A common pollution exclusion provides that “[t]his insurance does not apply to ‘bodily injury’ or ‘property damage’ arising out of the actual, alleged or threatened discharge, dispersal, seepage, migration, release or escape of ‘pollutants….’”[i]  The same form defines “pollutants” as “any solid, liquid, gaseous or thermal irritant or contaminant, including smoke, vapor, soot, fumes, acids, alkalis, chemicals, and waste.  Waste includes materials to be recycled, reconditioned or reclaimed.”  This is not the only exclusion that may appear in commercial general liability policy forms.

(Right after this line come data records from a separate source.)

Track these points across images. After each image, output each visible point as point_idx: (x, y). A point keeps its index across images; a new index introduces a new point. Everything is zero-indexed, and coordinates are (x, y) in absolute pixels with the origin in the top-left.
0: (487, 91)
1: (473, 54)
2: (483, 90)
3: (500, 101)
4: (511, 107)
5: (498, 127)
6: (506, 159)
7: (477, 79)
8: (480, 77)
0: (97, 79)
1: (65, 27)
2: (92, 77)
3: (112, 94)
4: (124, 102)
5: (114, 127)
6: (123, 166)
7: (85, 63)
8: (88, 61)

In Great American Insurance Company v. ACE American Insurance Company, the United States District Court for the Northern District of Texas recently considered coverage for a claim involving the discharge of rock fines (a waste material generated during the crushing process) into a river.[ii]  It was alleged that the insured’s dispersal of the rock fines caused physical damage to the stream and stream bed.  The insurer declined to defend, citing an absolute pollution exclusion.  The exclusion barred coverage for liability “arising out of or in any way related to … discharge, dispersal, seepage, migration, or release or escape of ‘pollutants,’ however caused.”  “Pollutant” was defined as “any solid … irritant or contaminant …” and included “materials which are intended to be or have been recycled reconditioned or reclaimed.” 

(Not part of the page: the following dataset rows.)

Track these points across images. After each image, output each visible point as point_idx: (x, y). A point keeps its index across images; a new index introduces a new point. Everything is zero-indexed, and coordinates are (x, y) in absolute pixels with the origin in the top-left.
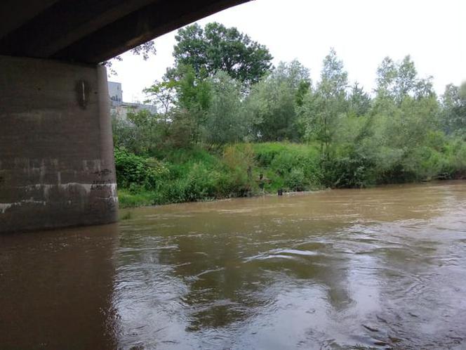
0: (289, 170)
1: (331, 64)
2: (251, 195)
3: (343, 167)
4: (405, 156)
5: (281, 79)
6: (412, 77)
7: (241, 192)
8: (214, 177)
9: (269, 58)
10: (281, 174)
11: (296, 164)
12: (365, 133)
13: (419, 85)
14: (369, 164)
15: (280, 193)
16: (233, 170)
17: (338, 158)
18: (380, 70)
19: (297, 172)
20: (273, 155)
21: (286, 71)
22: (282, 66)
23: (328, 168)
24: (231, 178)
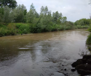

The court determined that rock fines were pollutants.  It acknowledged that the rock fines were wanted or useful, but noted that this did not change their nature as pollutants.  They were still irritants or contaminants when discharged and dispersed where they did not belong.  The court stated:  “The word ‘pollution’ is not a term of art.  Rather, substances can constitute pollutants regardless of their ordinary usefulness.” 

Great American is consistent with other Texas cases in which courts have held that a variety of substances can be pollutants based on policy language.  Among others, these substances include asbestos,[iii] mothballs and mothball fumes,[iv] smoke and odor eliminator fogger,[v] and toluene fumes.[vi]  If innocuous substances with ordinary usefulness become “pollutants” when discharged where they do not belong, it stands to reason that injury caused by the proverbial “spilled milk” could be excluded. 

 


[i] CG 00 01 04 13, exclusion f. 

[ii] No. 4:18-CV-114-A, 2018 WL 3370620 (N.D. Tex., July 10, 2018).

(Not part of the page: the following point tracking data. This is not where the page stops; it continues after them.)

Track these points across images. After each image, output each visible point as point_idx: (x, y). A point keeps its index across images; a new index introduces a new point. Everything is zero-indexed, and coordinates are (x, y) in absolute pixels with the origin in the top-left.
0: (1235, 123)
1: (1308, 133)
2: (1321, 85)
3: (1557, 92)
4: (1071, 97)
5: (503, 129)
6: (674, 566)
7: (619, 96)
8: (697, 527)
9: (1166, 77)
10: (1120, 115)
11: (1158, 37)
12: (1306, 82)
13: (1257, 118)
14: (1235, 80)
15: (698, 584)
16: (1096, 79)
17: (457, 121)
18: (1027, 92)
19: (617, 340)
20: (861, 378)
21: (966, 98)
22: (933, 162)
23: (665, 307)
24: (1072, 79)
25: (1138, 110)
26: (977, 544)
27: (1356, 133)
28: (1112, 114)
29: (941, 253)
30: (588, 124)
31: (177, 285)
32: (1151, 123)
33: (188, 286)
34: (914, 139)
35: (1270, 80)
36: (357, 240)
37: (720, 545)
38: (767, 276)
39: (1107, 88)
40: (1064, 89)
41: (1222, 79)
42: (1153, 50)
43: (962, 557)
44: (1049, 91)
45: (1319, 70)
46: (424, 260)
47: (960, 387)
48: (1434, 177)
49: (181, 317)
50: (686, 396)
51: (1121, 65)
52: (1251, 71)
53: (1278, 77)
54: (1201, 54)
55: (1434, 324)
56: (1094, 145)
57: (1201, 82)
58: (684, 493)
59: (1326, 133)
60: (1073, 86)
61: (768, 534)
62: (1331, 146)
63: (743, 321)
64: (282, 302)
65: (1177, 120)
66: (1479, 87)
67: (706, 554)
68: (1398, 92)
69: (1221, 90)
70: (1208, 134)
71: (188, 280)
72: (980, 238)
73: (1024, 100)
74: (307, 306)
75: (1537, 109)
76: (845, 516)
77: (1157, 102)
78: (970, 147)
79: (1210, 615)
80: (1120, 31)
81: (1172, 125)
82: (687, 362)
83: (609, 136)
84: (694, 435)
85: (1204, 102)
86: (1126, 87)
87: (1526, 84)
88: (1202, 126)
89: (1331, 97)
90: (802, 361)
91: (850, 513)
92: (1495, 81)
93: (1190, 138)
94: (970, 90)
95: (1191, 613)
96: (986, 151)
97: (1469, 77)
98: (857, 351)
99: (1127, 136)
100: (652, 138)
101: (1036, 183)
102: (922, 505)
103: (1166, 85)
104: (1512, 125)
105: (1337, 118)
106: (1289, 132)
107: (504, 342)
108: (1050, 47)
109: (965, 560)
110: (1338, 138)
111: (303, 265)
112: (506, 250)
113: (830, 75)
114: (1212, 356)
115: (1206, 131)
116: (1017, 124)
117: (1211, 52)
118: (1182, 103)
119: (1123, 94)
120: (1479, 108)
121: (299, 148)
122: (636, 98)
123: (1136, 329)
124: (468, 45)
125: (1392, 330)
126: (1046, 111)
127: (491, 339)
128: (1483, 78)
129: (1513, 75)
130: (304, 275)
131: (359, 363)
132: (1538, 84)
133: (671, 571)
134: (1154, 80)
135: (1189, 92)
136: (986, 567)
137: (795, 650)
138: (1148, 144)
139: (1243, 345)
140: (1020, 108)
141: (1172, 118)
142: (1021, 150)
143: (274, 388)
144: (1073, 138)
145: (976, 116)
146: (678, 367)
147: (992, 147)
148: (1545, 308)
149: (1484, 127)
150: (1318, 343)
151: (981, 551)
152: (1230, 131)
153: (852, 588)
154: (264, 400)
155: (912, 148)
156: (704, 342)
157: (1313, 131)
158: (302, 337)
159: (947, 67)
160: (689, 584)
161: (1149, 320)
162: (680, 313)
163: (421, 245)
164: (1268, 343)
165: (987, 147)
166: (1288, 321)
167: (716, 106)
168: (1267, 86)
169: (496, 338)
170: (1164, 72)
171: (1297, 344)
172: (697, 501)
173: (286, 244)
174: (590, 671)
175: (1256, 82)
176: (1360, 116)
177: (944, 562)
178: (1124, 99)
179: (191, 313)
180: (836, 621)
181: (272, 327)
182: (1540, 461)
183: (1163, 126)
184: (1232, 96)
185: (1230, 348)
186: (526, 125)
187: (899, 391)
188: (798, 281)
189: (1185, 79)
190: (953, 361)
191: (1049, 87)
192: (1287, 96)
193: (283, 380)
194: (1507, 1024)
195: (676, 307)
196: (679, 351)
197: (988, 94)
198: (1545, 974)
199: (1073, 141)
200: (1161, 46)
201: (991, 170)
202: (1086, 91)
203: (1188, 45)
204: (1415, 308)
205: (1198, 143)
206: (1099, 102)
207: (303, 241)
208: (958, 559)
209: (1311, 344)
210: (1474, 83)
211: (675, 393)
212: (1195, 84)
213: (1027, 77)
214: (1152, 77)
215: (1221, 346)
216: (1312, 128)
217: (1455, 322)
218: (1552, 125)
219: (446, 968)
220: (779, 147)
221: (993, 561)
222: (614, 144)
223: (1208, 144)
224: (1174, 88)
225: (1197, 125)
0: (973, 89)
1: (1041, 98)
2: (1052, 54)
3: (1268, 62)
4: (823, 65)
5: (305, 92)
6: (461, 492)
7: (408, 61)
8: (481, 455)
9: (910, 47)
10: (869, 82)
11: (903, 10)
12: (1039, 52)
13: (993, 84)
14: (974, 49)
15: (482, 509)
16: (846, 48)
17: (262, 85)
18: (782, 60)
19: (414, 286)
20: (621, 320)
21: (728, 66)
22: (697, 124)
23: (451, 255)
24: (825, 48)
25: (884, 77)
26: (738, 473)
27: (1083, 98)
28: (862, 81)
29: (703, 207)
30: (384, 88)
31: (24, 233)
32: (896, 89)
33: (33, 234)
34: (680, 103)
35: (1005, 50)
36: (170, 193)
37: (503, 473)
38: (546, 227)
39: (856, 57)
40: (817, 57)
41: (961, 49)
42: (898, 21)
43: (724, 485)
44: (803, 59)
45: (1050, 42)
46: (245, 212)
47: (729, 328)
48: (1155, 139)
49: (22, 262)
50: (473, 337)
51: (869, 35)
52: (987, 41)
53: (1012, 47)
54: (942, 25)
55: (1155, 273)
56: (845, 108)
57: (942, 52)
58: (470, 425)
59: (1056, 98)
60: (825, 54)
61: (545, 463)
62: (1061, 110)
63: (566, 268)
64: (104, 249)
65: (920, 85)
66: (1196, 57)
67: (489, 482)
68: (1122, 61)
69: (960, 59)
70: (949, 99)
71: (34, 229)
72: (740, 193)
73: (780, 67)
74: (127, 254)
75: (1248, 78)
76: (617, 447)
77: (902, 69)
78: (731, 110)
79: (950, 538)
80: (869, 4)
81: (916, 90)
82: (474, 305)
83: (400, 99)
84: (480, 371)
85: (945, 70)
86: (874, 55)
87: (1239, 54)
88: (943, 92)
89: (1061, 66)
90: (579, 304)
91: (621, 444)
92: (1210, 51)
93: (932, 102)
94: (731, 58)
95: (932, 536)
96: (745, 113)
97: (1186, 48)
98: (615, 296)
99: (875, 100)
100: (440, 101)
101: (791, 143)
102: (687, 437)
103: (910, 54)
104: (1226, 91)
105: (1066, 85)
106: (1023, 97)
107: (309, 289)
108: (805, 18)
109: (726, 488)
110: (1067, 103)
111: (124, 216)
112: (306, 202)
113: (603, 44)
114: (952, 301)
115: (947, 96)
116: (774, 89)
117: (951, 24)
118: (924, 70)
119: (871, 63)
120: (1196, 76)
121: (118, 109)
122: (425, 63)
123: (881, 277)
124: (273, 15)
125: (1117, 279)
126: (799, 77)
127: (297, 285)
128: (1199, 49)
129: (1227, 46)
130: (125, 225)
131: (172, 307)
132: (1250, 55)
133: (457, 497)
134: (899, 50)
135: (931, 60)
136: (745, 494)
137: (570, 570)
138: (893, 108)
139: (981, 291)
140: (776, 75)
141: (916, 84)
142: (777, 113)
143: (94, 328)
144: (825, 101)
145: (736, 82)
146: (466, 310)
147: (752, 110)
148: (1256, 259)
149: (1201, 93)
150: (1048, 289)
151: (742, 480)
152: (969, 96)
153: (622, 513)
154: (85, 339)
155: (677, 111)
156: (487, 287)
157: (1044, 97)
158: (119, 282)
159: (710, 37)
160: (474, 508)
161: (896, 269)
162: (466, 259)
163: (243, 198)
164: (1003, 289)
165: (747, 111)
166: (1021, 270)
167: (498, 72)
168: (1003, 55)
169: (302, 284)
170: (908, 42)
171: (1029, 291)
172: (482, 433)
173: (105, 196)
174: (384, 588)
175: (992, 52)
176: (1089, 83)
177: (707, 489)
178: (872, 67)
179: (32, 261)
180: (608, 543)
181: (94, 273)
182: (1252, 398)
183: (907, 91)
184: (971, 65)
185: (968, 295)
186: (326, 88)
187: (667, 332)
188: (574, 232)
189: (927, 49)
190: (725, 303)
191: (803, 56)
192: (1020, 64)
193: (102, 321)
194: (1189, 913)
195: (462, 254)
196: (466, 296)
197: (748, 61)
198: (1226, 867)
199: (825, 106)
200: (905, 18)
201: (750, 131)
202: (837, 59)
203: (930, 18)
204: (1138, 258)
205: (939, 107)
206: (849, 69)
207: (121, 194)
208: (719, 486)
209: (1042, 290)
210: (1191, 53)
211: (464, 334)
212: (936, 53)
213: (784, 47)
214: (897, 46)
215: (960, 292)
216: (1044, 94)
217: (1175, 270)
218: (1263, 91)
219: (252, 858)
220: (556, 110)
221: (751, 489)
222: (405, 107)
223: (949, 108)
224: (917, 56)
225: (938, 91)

[iii] See, e.g., Longhorn Gasket & Supply Co. v. U.S. Fire Ins. Co., 698 Fed. Appx. 774 (5th Cir. 2017) (determining, in relevant part, that asbestos was an “irritants, contaminants, and pollutants”)

[iv] United Fire & Cas. Co. v. Condeb, L.P., 2016 WL 1085230 (E.D. Tex. Feb. 22, 2016).

[v] Zainotz v. Trinity Univ. Ins. Co., 87 S.W.3d 565, 573 (Tex. App.—San Antonio 2002, pet. denied).

[vi] Hamm v. Allstate Ins. Co., 286 F. Supp.2d 790, 794 (N.D. Tex. 2003).